The pattern is not random because, as we’ve found out, it follows the architecture of a system that rewards specific choices and quietly penalizes others.
Why Most Americans Never Retire at 63 or 64
Ages 63 and 64 rank among the least common retirement ages in the country. According to benefit uptake data compiled from Social Security Administration records and analyzed by Boldin Financial, these two ages each account for between 6% and 9% of all retirement benefit claims — the lowest figures across the entire eligible spectrum. To understand why, it helps to understand what makes 62 and 65 so dominant by comparison.
At age 62, workers gain access to Social Security for the first time. At age 65, Medicare coverage begins. These two dates act as gravitational anchors in retirement planning. Workers who leave the workforce at 63 or 64 have already passed the first threshold without maximizing it, and have not yet reached the second. The result is a gap that carries real financial cost.
Social Security Penalty, Lost Wages, Costly Insurance
Retiring at 63 or 64 means claiming Social Security at a reduced rate — the same permanent reduction that applies at 62 — while also forfeiting one or two additional years of earnings and contributions. It also means paying for private health insurance during the Medicare waiting period, a cost that the Kaiser Family Foundation estimates can run between $700 and $1,200 per month for an individual in their early 60s without employer coverage.
There is no structural benefit that activates at 63 or 64. No bonus, no threshold, no federal milestone. For workers who have already decided to leave early, 62 is simply more rational. For those who can stay longer, the calculus points toward 65, 66, or 67.

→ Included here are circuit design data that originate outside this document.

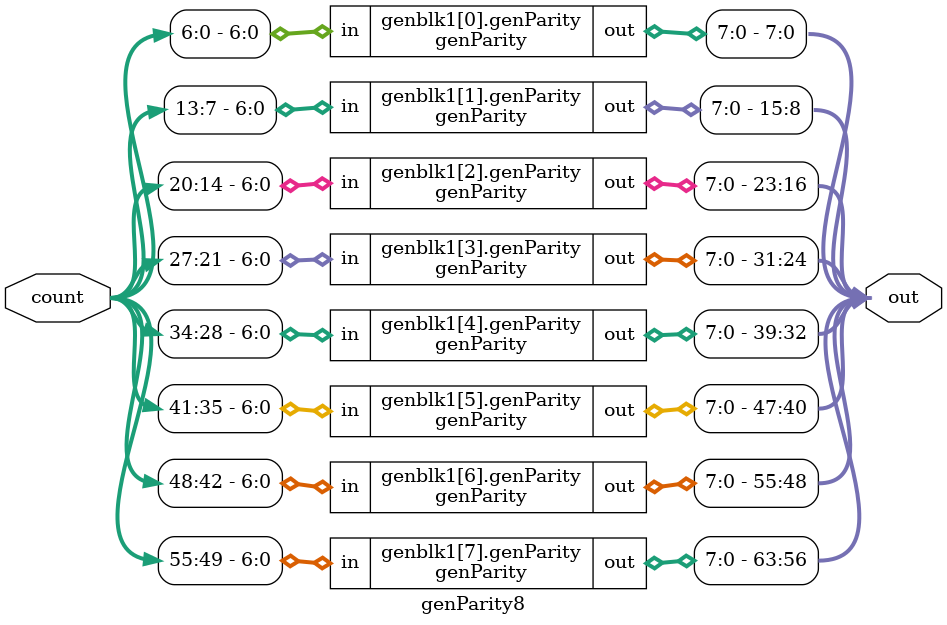
<source format=sv>
module top (input logic 	clk, start, reset,
	 
		output logic [55:0] count,
		output logic [63:0] Key, 
		output logic 	FoundKeyNum);
   
   logic 			UP;
   logic 			en1;
   logic 			en2;
   logic [63:0]		out;
   //logic[63:0]		in;
   logic [63:0]	ciphertext;
   logic [63:0]	ciphertext2;

   logic [63:0] 		plaintext_known;
   logic [63:0] 		ciphertext_known;

   
   //assign ciphertext_known = 64'h030d56022c3e8c47;
   //assign ciphertext_known = 64'h6DDF697C85C44369;   
   assign plaintext_known = 64'ha8f4dccb8a0b94c1;
   assign ciphertext_known = 64'h030d56022c3e8c47;
   
   // Put your solution here and remove the following assignments.
   
   FSM fsm (~clk, reset, start, FoundKeyNum, UP, en1, en2);
   
   UDL_Count #(56) counter (clk, reset, UP, 1'b0, 1'b0, 56'h0, count);   
   
   //key flip flop
   flopenr #(64) key (clk, reset, en2, out, Key);

   // DES
   DES des (out, plaintext_known, 1'b1, ciphertext);
   genParity8 parityCheck (count, out);
   //ciphertext flip flop
   flopenr #(64) reg1 (clk, reset, en1, ciphertext, ciphertext2);
   assign FoundKeyNum = (ciphertext2 == ciphertext_known);



endmodule // top


   module genParity(input logic [6:0] in, output logic [7:0] out);
  assign out[0] = ~^in;
  assign out[7:1] = in;
endmodule

module genParity8(input logic [55:0] count, output logic [63:0] out);
  genvar 						index;
  for(index = 0; index < 8; index++) begin
	genParity genParity(.in(count[7*index +: 7]), .out(out[8*index +: 8]));
  end
endmodule

 
</source>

Retiring at 70 or Later: 80% Higher Benefit, But Few Do It
On the opposite end of the spectrum, retiring at 70 or later is theoretically the most financially rewarding option. Delaying Social Security to 70 yields a monthly benefit of approximately $5,181 for average earners, compared to roughly $2,831 at 62, according to SSA benefit calculators. That is an 80% difference in monthly income.

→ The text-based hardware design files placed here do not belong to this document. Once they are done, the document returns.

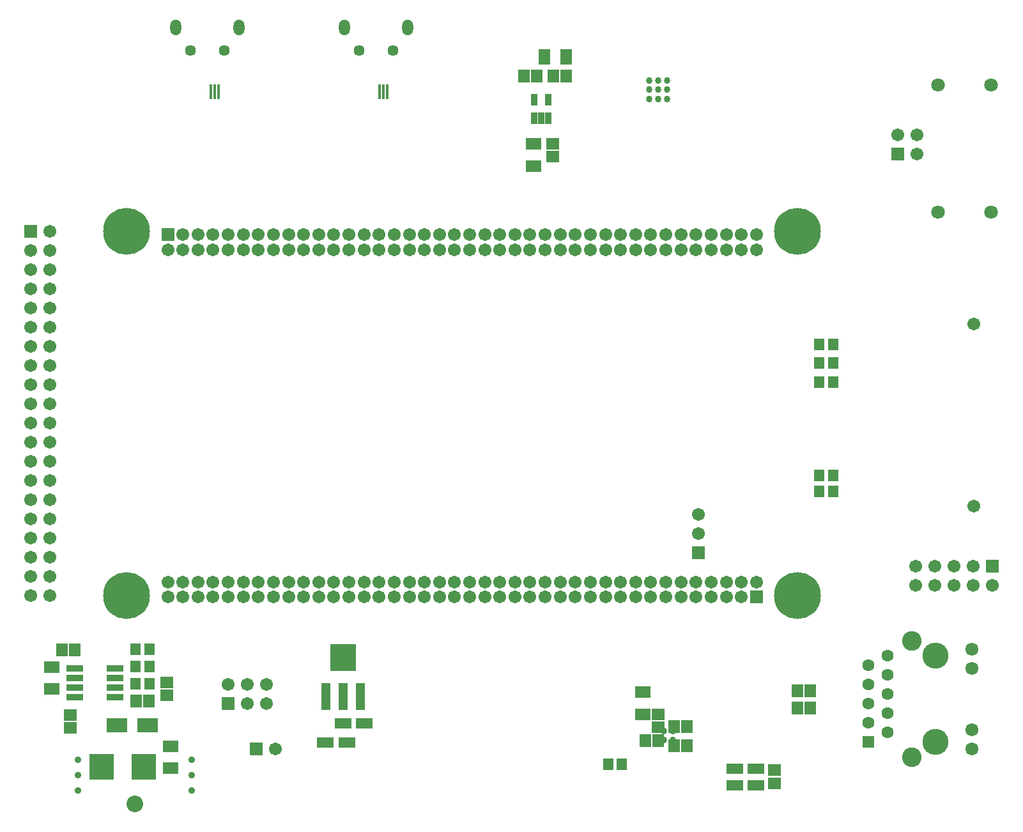
<source format=gbs>
G04 Layer_Color=16711935*
%FSLAX25Y25*%
%MOIN*%
G70*
G01*
G75*
%ADD90R,0.05918X0.06706*%
%ADD91R,0.06706X0.05918*%
%ADD92R,0.05918X0.07887*%
%ADD93R,0.07887X0.05918*%
%ADD105R,0.05524X0.06312*%
%ADD118C,0.06706*%
%ADD119R,0.06706X0.06706*%
%ADD120C,0.24422*%
%ADD121C,0.07099*%
%ADD122C,0.05721*%
%ADD123O,0.05721X0.08280*%
%ADD124C,0.08674*%
%ADD125R,0.06706X0.06706*%
%ADD126C,0.13595*%
%ADD127C,0.06784*%
%ADD128C,0.10249*%
%ADD129R,0.06312X0.06312*%
%ADD130C,0.06312*%
%ADD131C,0.03600*%
%ADD132R,0.09068X0.03556*%
%ADD133R,0.04540X0.14186*%
%ADD134R,0.13792X0.14186*%
%ADD135R,0.03556X0.05918*%
%ADD136R,0.08674X0.05524*%
%ADD137R,0.06706X0.06312*%
%ADD138R,0.01587X0.04147*%
%ADD139R,0.10642X0.07493*%
%ADD140R,0.13005X0.13595*%
%ADD141C,0.03398*%
D90*
X27953Y90596D02*
D03*
X21260D02*
D03*
X277835Y390063D02*
D03*
X284527D02*
D03*
X269094Y390158D02*
D03*
X262402D02*
D03*
X332480Y43307D02*
D03*
X325787D02*
D03*
X340748Y50787D02*
D03*
X347441D02*
D03*
X340748Y40551D02*
D03*
X347441D02*
D03*
X404921Y69291D02*
D03*
X411614D02*
D03*
X404921Y60492D02*
D03*
X411614D02*
D03*
X60001Y64058D02*
D03*
X66694D02*
D03*
D91*
X277307Y347913D02*
D03*
Y354606D02*
D03*
X332283Y50197D02*
D03*
Y56890D02*
D03*
X25591Y56685D02*
D03*
Y49992D02*
D03*
X76198Y73540D02*
D03*
Y66847D02*
D03*
D92*
X273079Y400063D02*
D03*
X284496D02*
D03*
D93*
X16070Y70304D02*
D03*
Y81722D02*
D03*
X267307Y343158D02*
D03*
Y354575D02*
D03*
X324284Y68531D02*
D03*
Y57114D02*
D03*
X77969Y29052D02*
D03*
Y40470D02*
D03*
D105*
X416488Y230495D02*
D03*
X423575D02*
D03*
X416488Y240274D02*
D03*
X423575D02*
D03*
X416488Y250054D02*
D03*
X423575D02*
D03*
X416488Y173306D02*
D03*
X423575D02*
D03*
X416488Y181510D02*
D03*
X423575D02*
D03*
X313386Y31102D02*
D03*
X306299D02*
D03*
X66891Y90880D02*
D03*
X59804D02*
D03*
X66891Y73130D02*
D03*
X59804D02*
D03*
Y82005D02*
D03*
X66891D02*
D03*
D118*
X273425Y299449D02*
D03*
X265551D02*
D03*
X257677D02*
D03*
X249803D02*
D03*
X241929D02*
D03*
X234055D02*
D03*
X281299D02*
D03*
X289173D02*
D03*
X297047D02*
D03*
X304921D02*
D03*
Y307323D02*
D03*
X297047D02*
D03*
X289173D02*
D03*
X281299D02*
D03*
X234055D02*
D03*
X241929D02*
D03*
X249803D02*
D03*
X257677D02*
D03*
X265551D02*
D03*
X273425D02*
D03*
X352165D02*
D03*
X344291D02*
D03*
X336417D02*
D03*
X328543D02*
D03*
X320669D02*
D03*
X312795D02*
D03*
X360039D02*
D03*
X367913D02*
D03*
X375787D02*
D03*
X383661D02*
D03*
Y299449D02*
D03*
X375787D02*
D03*
X367913D02*
D03*
X360039D02*
D03*
X312795D02*
D03*
X320669D02*
D03*
X328543D02*
D03*
X336417D02*
D03*
X344291D02*
D03*
X352165D02*
D03*
X194685D02*
D03*
X186811D02*
D03*
X178937D02*
D03*
X171063D02*
D03*
X163189D02*
D03*
X155315D02*
D03*
X202559D02*
D03*
X210433D02*
D03*
X218307D02*
D03*
X226181D02*
D03*
Y307323D02*
D03*
X218307D02*
D03*
X210433D02*
D03*
X202559D02*
D03*
X155315D02*
D03*
X163189D02*
D03*
X171063D02*
D03*
X178937D02*
D03*
X186811D02*
D03*
X194685D02*
D03*
X115945D02*
D03*
X108071D02*
D03*
X100197D02*
D03*
X92323D02*
D03*
X84449D02*
D03*
X123819D02*
D03*
X131693D02*
D03*
X139567D02*
D03*
X147441D02*
D03*
Y299449D02*
D03*
X139567D02*
D03*
X131693D02*
D03*
X123819D02*
D03*
X76575D02*
D03*
X84449D02*
D03*
X92323D02*
D03*
X100197D02*
D03*
X108071D02*
D03*
X115945D02*
D03*
X186811Y126142D02*
D03*
X194685D02*
D03*
X202559D02*
D03*
X210433D02*
D03*
X218307D02*
D03*
X226181D02*
D03*
X178937D02*
D03*
X171063D02*
D03*
X163189D02*
D03*
X155315D02*
D03*
Y118268D02*
D03*
X163189D02*
D03*
X171063D02*
D03*
X178937D02*
D03*
X226181D02*
D03*
X218307D02*
D03*
X210433D02*
D03*
X202559D02*
D03*
X194685D02*
D03*
X186811D02*
D03*
X108071D02*
D03*
X115945D02*
D03*
X123819D02*
D03*
X131693D02*
D03*
X139567D02*
D03*
X147441D02*
D03*
X100197D02*
D03*
X92323D02*
D03*
X84449D02*
D03*
X76575D02*
D03*
Y126142D02*
D03*
X84449D02*
D03*
X92323D02*
D03*
X100197D02*
D03*
X147441D02*
D03*
X139567D02*
D03*
X131693D02*
D03*
X123819D02*
D03*
X115945D02*
D03*
X108071D02*
D03*
X265551D02*
D03*
X273425D02*
D03*
X281299D02*
D03*
X289173D02*
D03*
X297047D02*
D03*
X304921D02*
D03*
X257677D02*
D03*
X249803D02*
D03*
X241929D02*
D03*
X234055D02*
D03*
Y118268D02*
D03*
X241929D02*
D03*
X249803D02*
D03*
X257677D02*
D03*
X304921D02*
D03*
X297047D02*
D03*
X289173D02*
D03*
X281299D02*
D03*
X273425D02*
D03*
X265551D02*
D03*
X344291D02*
D03*
X352165D02*
D03*
X360039D02*
D03*
X367913D02*
D03*
X375787D02*
D03*
X336417D02*
D03*
X328543D02*
D03*
X320669D02*
D03*
X312795D02*
D03*
Y126142D02*
D03*
X320669D02*
D03*
X328543D02*
D03*
X336417D02*
D03*
X383661D02*
D03*
X375787D02*
D03*
X367913D02*
D03*
X360039D02*
D03*
X352165D02*
D03*
X344291D02*
D03*
X497049Y260833D02*
D03*
Y165558D02*
D03*
X128030Y72615D02*
D03*
Y62615D02*
D03*
X118030Y72615D02*
D03*
Y62615D02*
D03*
X108030Y72615D02*
D03*
X15118Y118937D02*
D03*
X5118D02*
D03*
X15118Y128937D02*
D03*
X5118D02*
D03*
X15118Y138937D02*
D03*
X5118D02*
D03*
X15118Y148937D02*
D03*
X5118D02*
D03*
X15118Y158937D02*
D03*
X5118D02*
D03*
X15118Y168937D02*
D03*
X5118D02*
D03*
X15118Y178937D02*
D03*
X5118D02*
D03*
X15118Y188937D02*
D03*
X5118D02*
D03*
X15118Y198937D02*
D03*
X5118D02*
D03*
X15118Y208937D02*
D03*
X5118D02*
D03*
X15118Y218937D02*
D03*
X5118D02*
D03*
X15118Y228937D02*
D03*
X5118D02*
D03*
X15118Y238937D02*
D03*
X5118D02*
D03*
X15118Y248937D02*
D03*
X5118D02*
D03*
X15118Y258937D02*
D03*
X5118D02*
D03*
X15118Y268937D02*
D03*
X5118D02*
D03*
X15118Y278937D02*
D03*
X5118D02*
D03*
X15118Y288937D02*
D03*
X5118D02*
D03*
X15118Y298937D02*
D03*
X5118D02*
D03*
X15118Y308937D02*
D03*
X132818Y39117D02*
D03*
X467378Y359386D02*
D03*
Y349386D02*
D03*
X457378Y359386D02*
D03*
X353543Y161339D02*
D03*
Y151339D02*
D03*
X506693Y124252D02*
D03*
X496693Y134252D02*
D03*
Y124252D02*
D03*
X486693Y134252D02*
D03*
Y124252D02*
D03*
X476693Y134252D02*
D03*
Y124252D02*
D03*
X466693Y134252D02*
D03*
Y124252D02*
D03*
D119*
X76575Y307323D02*
D03*
X383661Y118268D02*
D03*
X108030Y62615D02*
D03*
X122818Y39117D02*
D03*
X457378Y349386D02*
D03*
X506693Y134252D02*
D03*
D120*
X55118Y118937D02*
D03*
X405118D02*
D03*
Y308937D02*
D03*
X55118D02*
D03*
D121*
X478390Y318921D02*
D03*
X505949D02*
D03*
X478390Y385386D02*
D03*
X505949D02*
D03*
D122*
X194010Y403294D02*
D03*
X176490D02*
D03*
X106057D02*
D03*
X88538D02*
D03*
D123*
X201687Y415302D02*
D03*
X168813D02*
D03*
X113735D02*
D03*
X80861D02*
D03*
D124*
X59465Y10346D02*
D03*
D125*
X5118Y308937D02*
D03*
X353543Y141339D02*
D03*
D126*
X476894Y87512D02*
D03*
Y42512D02*
D03*
D127*
X496185Y48909D02*
D03*
Y81114D02*
D03*
Y38909D02*
D03*
Y91114D02*
D03*
D128*
X464886Y95504D02*
D03*
Y34520D02*
D03*
D129*
X441894Y42512D02*
D03*
D130*
Y52512D02*
D03*
Y62512D02*
D03*
Y72512D02*
D03*
Y82512D02*
D03*
X451894Y47512D02*
D03*
Y57512D02*
D03*
Y67512D02*
D03*
Y77512D02*
D03*
Y87512D02*
D03*
D131*
X158945Y70303D02*
D03*
Y66268D02*
D03*
Y62232D02*
D03*
X163567Y84579D02*
D03*
Y88614D02*
D03*
X172622Y84579D02*
D03*
Y88614D02*
D03*
X168095D02*
D03*
Y84579D02*
D03*
X177055Y70303D02*
D03*
Y66268D02*
D03*
Y62232D02*
D03*
X89189Y17236D02*
D03*
Y25307D02*
D03*
Y33378D02*
D03*
X29740D02*
D03*
Y25307D02*
D03*
Y17236D02*
D03*
X60039Y29528D02*
D03*
X67913D02*
D03*
X64173D02*
D03*
D132*
X28095Y65954D02*
D03*
Y70954D02*
D03*
Y75954D02*
D03*
Y80954D02*
D03*
X48961Y65954D02*
D03*
Y70954D02*
D03*
Y75954D02*
D03*
Y80954D02*
D03*
D133*
X177055Y66268D02*
D03*
X168000D02*
D03*
X158945D02*
D03*
D134*
X168000Y86740D02*
D03*
D135*
X275047Y368142D02*
D03*
X271307D02*
D03*
X267567D02*
D03*
Y377590D02*
D03*
X275047D02*
D03*
D136*
X383465Y28740D02*
D03*
X372441D02*
D03*
X383465Y20079D02*
D03*
X372441D02*
D03*
X158882Y42504D02*
D03*
X169905D02*
D03*
X168095Y52504D02*
D03*
X179118D02*
D03*
D137*
X392913Y20866D02*
D03*
Y27953D02*
D03*
D138*
X187008Y383819D02*
D03*
X188976D02*
D03*
X190945D02*
D03*
X187008Y379961D02*
D03*
X188976D02*
D03*
X190945D02*
D03*
X99055Y383819D02*
D03*
X101024D02*
D03*
X102992D02*
D03*
X99055Y379961D02*
D03*
X101024D02*
D03*
X102992D02*
D03*
D139*
X50197Y51493D02*
D03*
X65945D02*
D03*
D140*
X64173Y29528D02*
D03*
X42126D02*
D03*
D141*
X327740Y387567D02*
D03*
X332465D02*
D03*
X337189D02*
D03*
X327740Y382842D02*
D03*
X332465D02*
D03*
X337189D02*
D03*
X327740Y378118D02*
D03*
X332465D02*
D03*
X337189D02*
D03*
X340158Y48425D02*
D03*
Y43701D02*
D03*
X335433Y48425D02*
D03*
Y43701D02*
D03*
M02*

</source>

Yet the 2025 Employee Benefit Research Institute Retirement Confidence Survey found that 30% of workers plan to retire at 70 or later — while only 9% of actual retirees report having done so. The gap between intention and outcome is wider here than at any other age in the survey.
The reasons are largely involuntary. The same EBRI study found that 38% of workers who retired earlier than planned cited health problems or disability as the primary factor, while 23% pointed to employment disruptions including layoffs and business closures. Decades of data from Gallup support the same conclusion: workers consistently overestimate how long they will be able to stay in the labor force.
Retiring Too Early Is Rare As Well
Retirement before 55 is even rarer, and for structural reasons that go beyond personal choice. No Social Security access exists below 62. Withdrawals from 401(k) accounts before age 59½ are subject to a 10% federal penalty under IRS rules. Medicare remains a decade away for someone stepping out at 50. The financial infrastructure that makes retirement viable simply does not exist at those ages for most workers.
Between 2016 and 2022, just 6% of Americans retired between ages 50 and 54, down from 9% in the decade prior, according to data from the Guardian Life longitudinal retirement study. That decline tracks directly with rising healthcare costs and the effective disappearance of defined-benefit pension plans, which previously allowed earlier exits.